The tail section was very slender, and the tail of the first prototype, Ar 81V1, consisted of a tailplane with some dihedral that carried two outboard fins and rudders, to improve the field of fire of the tail gunner. However, testing from the end of 1935 onward revealed serious stability problems. The second prototype was given a raised tailplane without dihedral, braced with struts, but this did not cure the issues, and the third prototype had a completely reworked tail, with a boom structure of larger cross-section that carried a tall single tailfin and a large rudder. This prototype also had a Jumo 210Ca engine that drove a two-bladed variable-pitch propeller, instead of the three-bladed fixed-pitch unit fitted to the first two prototypes.

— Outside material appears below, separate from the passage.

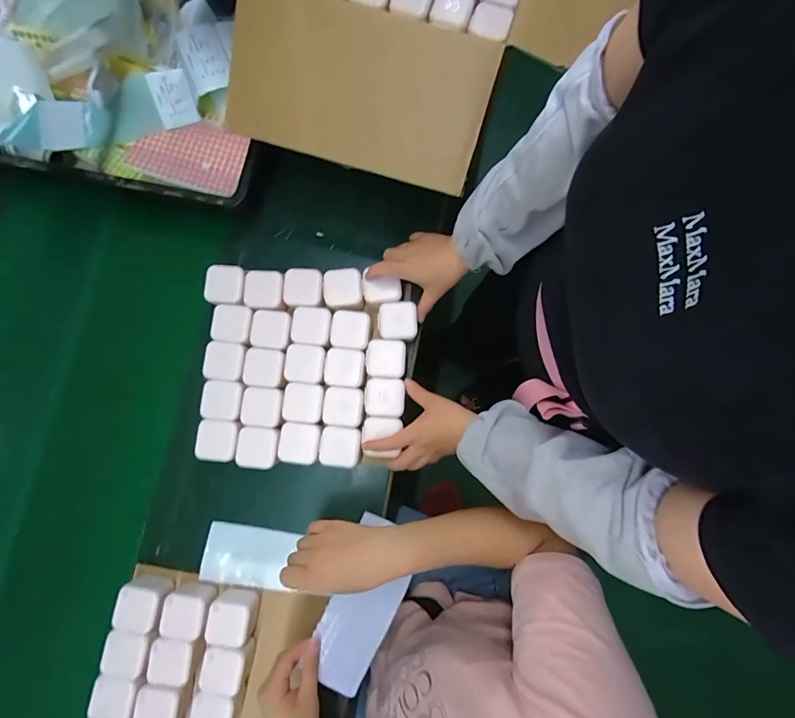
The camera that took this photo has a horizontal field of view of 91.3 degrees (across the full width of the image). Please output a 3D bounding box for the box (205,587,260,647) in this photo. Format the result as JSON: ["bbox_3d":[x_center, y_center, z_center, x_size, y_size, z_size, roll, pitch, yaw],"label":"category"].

The defensive armament of a single fixed MG 17 machine gun, intended to be fitted in the engine cowling, and an MG 15 defensive gun in the rear cockpit, was probably never installed. The same is claimed for the special bomb rack below the fuselage, intended to swing a 250 kg bomb clear of the propeller in a diving attack. However, test pilot Kurt Starck claimed that during the 1936 trials, the Ar 81 was the only aircraft capable of dropping a 500 kg bomb in a vertical dive, which indicates that a bomb rack must have been fitted.

In its developed Ar 81V3 form, the Arado design was in several aspects better than the Ju 87 prototypes, including level speed, manoeuvrability, range, and especially rate of climb: It reached 4000 m in 11 minutes, while the Junkers design needed 23 minutes. However, the Ju 87 was a more modern design and its performance could be improved by installing more powerful engines, while the Ar 81 had less development potential. Due to the delay involved in redesigning the tail, the Ar 81V3 made its appearance only in the spring of 1936, when the RLM had already chosen the Ju 87.